- **Exercise 1**
Reproduce word for word the part of the passage on UX quality assessment between "The third step" and "other business demands.", inclusive.
- **Exercise 2**
Extend the passage on UX quality assessment, picking up after its final sentence.

- **Selected excerpt**
########################################

The second step is targeting specific, measurable UX dimensions for each of the key usages and features.
This involves assessing what emotions, attitudes, perceptions, and thoughts are being targeted for the
planned end-user value propositions. Selecting the proper dimensions to target and how to best measure
them is where a background in psychology and psychometrics is essential. The measures selected should be
based on branding/marketing strategies as well as practical and experimental design considerations.
The third step is working with the UX owners to assign specific cutoffs for each of the key features with
respect to the variables being measured. To do this, competitive analysis benchmarking data or prior
baseline data can be used. If no prior UX data are available, then judgment based on experience with
similar types of systems can be used to start with. The main objective is to set explicit goals for UXQ
well in advance of product development so that these goals can serve as clear targets and bring
appropriate attention to the UX throughout the development cycle. By highlighting what should be the UX
outcomes to development teams and the accountable stakeholders, strategies and resources can be channeled
to ensure user-centered design processes are prioritized appropriately with other business demands.
After goals have been set, measurements to assess the state of the UX can be planned for explicit
milestones in the program. At these milestones, decision makers can now better weigh tradeoffs that may
affect both the UX and other business outcomes.
Common questions that UXQ assessment can help answer include: How good is the UX for the target market?
What levels of perceptual qualities will consumers notice and value? How does the end-user value
proposition change when ecosystem partnerships or key functionality changes? How will the product be
perceived if key features are implemented differently, delayed, or eliminated altogether? How do we know
if a system is good enough to be released? These types of questions can be answered with UXQ studies.
UXQ Assessment Within Industry
Leading companies that consider UX to be a core part of their business have been using UXQ measures as
checkpoints and quality gates in their development processes. Based on a series of informal benchmarking
interviews, companies including IBM, Microsoft, British Telecom, Google, and Yahoo use some form of UXQ
assessment data as part of ongoing assessments and go/no go decisions regarding product releases. These
and other companies, including Philips, Ford Motor, and Proctor & Gamble have indicated that they
routinely assess the UX of products during the development process. The methods used for assessing UX in
these companies tend to be part of a larger user-centered innovation effort.

########################################

- **Provided records**
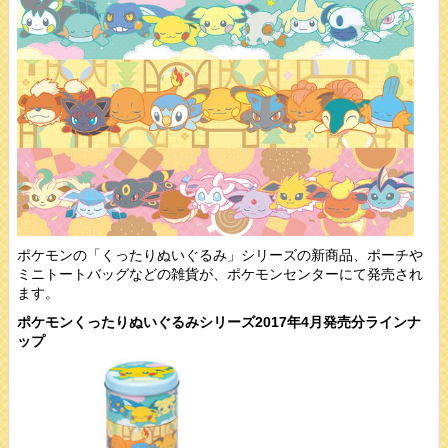
ポケモンの「くったりぬいぐるみ」シリーズの新商品、ポーチや
ミニトートバッグなどの雑貨が、ポケモンセンターにて発売され
ます。
ポケモンくったりぬいぐるみシリーズ2017年4月発売分ラインナ
ップ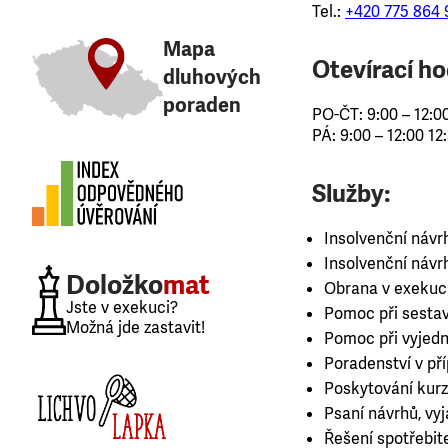
Tel.:
+420 775 864 
Mapa
Otevírací ho
dluhových
poraden
PO-ČT: 9:00 – 12:00
PÁ: 9:00 – 12:00 12
Služby:
Insolvenční návr
Insolvenční návr
Doložko
mat
Obrana v exekuc
Jste v exekuci?
Pomoc při sestav
Možná jde zastavit!
Pomoc při vyjedná
Poradenství v př
Poskytování kurz
Psaní návrhů, vy
Řešení spotřebit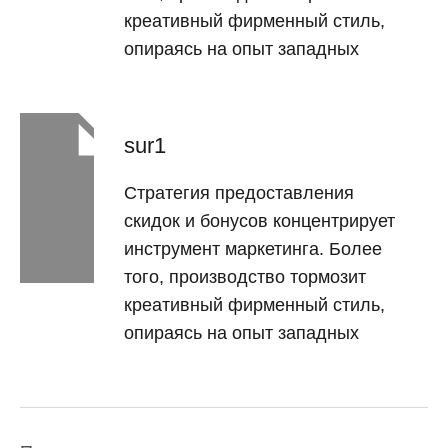
креативный фирменный стиль,
опираясь на опыт западных
sur1
Стратегия предоставления
скидок и бонусов концентрирует
инструмент маркетинга. Более
того, производство тормозит
креативный фирменный стиль,
опираясь на опыт западных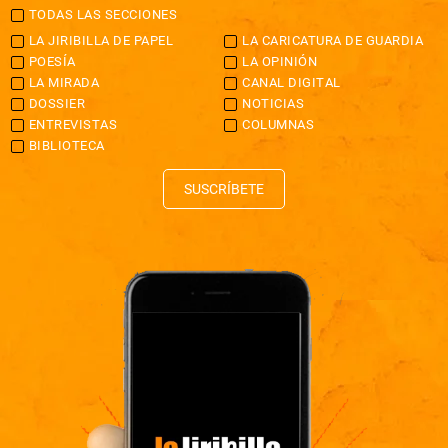
TODAS LAS SECCIONES
LA JIRIBILLA DE PAPEL
LA CARICATURA DE GUARDIA
POESÍA
LA OPINIÓN
LA MIRADA
CANAL DIGITAL
DOSSIER
NOTICIAS
ENTREVISTAS
COLUMNAS
BIBLIOTECA
SUSCRÍBETE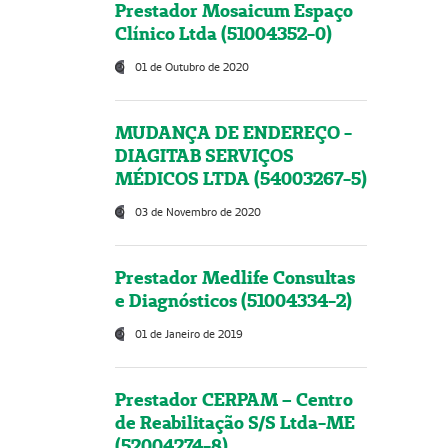
Prestador Mosaicum Espaço
Clínico Ltda (51004352-0)
01 de Outubro de 2020
MUDANÇA DE ENDEREÇO -
DIAGITAB SERVIÇOS
MÉDICOS LTDA (54003267-5)
03 de Novembro de 2020
Prestador Medlife Consultas
e Diagnósticos (51004334-2)
01 de Janeiro de 2019
Prestador CERPAM – Centro
de Reabilitação S/S Ltda-ME
(52004274-8)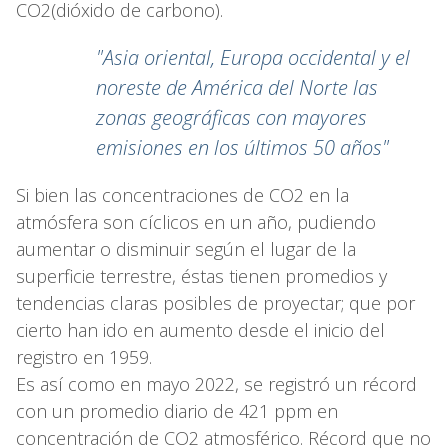
CO2(dióxido de carbono).
"Asia oriental, Europa occidental y el
noreste de América del Norte las
zonas geográficas con mayores
emisiones en los últimos 50 años"
Si bien las concentraciones de CO2 en la
atmósfera son cíclicos en un año, pudiendo
aumentar o disminuir según el lugar de la
superficie terrestre, éstas tienen promedios y
tendencias claras posibles de proyectar; que por
cierto han ido en aumento desde el inicio del
registro en 1959.
Es así como en mayo 2022, se registró un récord
con un promedio diario de 421 ppm en
concentración de CO2 atmosférico. Récord que no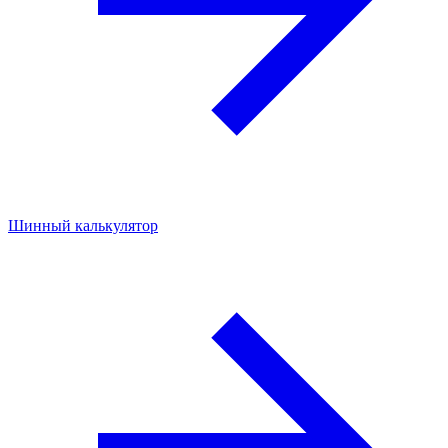
Шинный калькулятор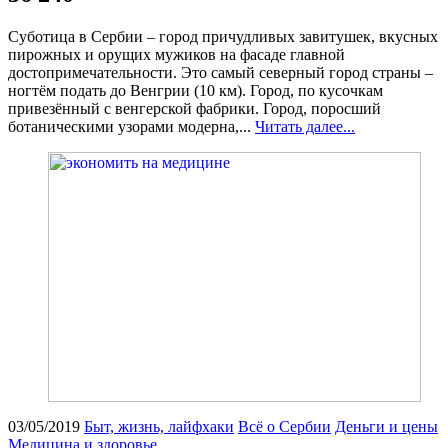
Суботица в Сербии – город причудливых завитушек, вкусных
пирожных и орущих мужиков на фасаде главной
достопримечательности. Это самый северный город страны –
ногтём подать до Венгрии (10 км). Город, по кусочкам
привезённый с венгерской фабрики. Город, поросший
ботаническими узорами модерна,...
Читать далее...
03/05/2019
Быт, жизнь, лайфхаки
Всё о Сербии
Деньги и цены
Медицина и здоровье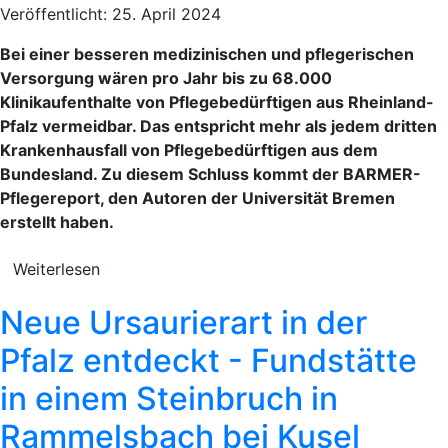
Veröffentlicht: 25. April 2024
Bei einer besseren medizinischen und pflegerischen
Versorgung wären pro Jahr bis zu 68.000
Klinikaufenthalte von Pflegebedürftigen aus Rheinland-
Pfalz vermeidbar. Das entspricht mehr als jedem dritten
Krankenhausfall von Pflegebedürftigen aus dem
Bundesland. Zu diesem Schluss kommt der BARMER-
Pflegereport, den Autoren der Universität Bremen
erstellt haben.
Weiterlesen
Neue Ursaurierart in der
Pfalz entdeckt - Fundstätte
in einem Steinbruch in
Rammelsbach bei Kusel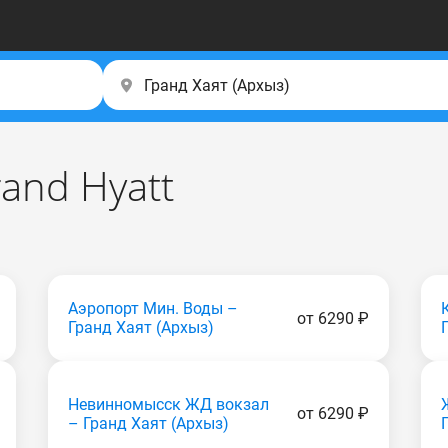
rand Hyatt
Аэропорт Мин. Воды –
от 6290 ₽
Гранд Хаят (Apxыз)
Невинномысск ЖД вокзал
от 6290 ₽
– Гранд Хаят (Apxыз)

########################################

- **Final answer 1**
The third step is working with the UX owners to assign specific cutoffs for each of the key features with
respect to the variables being measured. To do this, competitive analysis benchmarking data or prior
baseline data can be used. If no prior UX data are available, then judgment based on experience with
similar types of systems can be used to start with. The main objective is to set explicit goals for UXQ
well in advance of product development so that these goals can serve as clear targets and bring
appropriate attention to the UX throughout the development cycle. By highlighting what should be the UX
outcomes to development teams and the accountable stakeholders, strategies and resources can be channeled
to ensure user-centered design processes are prioritized appropriately with other business demands.

- **Final answer 2**
Integration into Organizational Processes
UXQ assessment can be geared to provide critical data about whether key aspects of the planned end-user
value are being achieved. Since the complete UX is not typically under the exclusive control of any one
project team (or even a single company), UXQ assessment provides a means to see, from the end-user
perspective, how the value propositions are manifesting themselves in realistic usage scenarios.
When aggregated across targeted user segments, UXQ data indicate the extent to which the quality goals are
being met. Results intersect at multiple points in the product lifecycle. Results can be quantifiable,
such as in a classic summary dashboard format, or focus on richer description and story-photo-based
reports. As such, study results can be tailored for executive reviews and become part of existing or new
feedback processes that help UX stakeholders make good decisions affecting the UX. This type of
information is particularly useful when tuning product requirements, refining marketing messages,
negotiating with the ecosystem co-travelers, addressing existing issues, and helping to drive innovation
for future systems.
The following sections describe three examples of UXQ studies illustrating some of the many distinct
methodologies used in these assessments. Each was applied in assessing aspects of a digital home platform.
The studies are real but the data shown are examples only and are not the actual data from the studies
conducted to protect the proprietary interests of the parties involved.
Example 1: UXQ Benchmark Dashboard Study
A competitive benchmarking study was run to assess how the UXQ of a platform, based on Intel® technology,
compared to similar usages on competitive platforms. This study was conducted during platform development
to assess the current state of UX and set goals for the next version of the platform. Since a number of
formative usability studies were conducted at earlier stages of planning and development, micro-level
usability issues were known and not the focus of this study. This UX study was designed to answer the
following research questions:
-
What delighted and frustrated consumers about the UX of the Intel platform?
-
How did the Intel platform compare to a prior version of the platform?
-
How did the Intel platform compare against non-Intel platform solutions?
-
To what extent did the Intel platform meet predefined UXQ goals?
-
How could product messaging be refined to reflect the actual UX?
There were 32 participants in this study carefully selected based on target market segments and additional
demographic selection criteria. Each participant received $200 in exchange for about four hours of their
time.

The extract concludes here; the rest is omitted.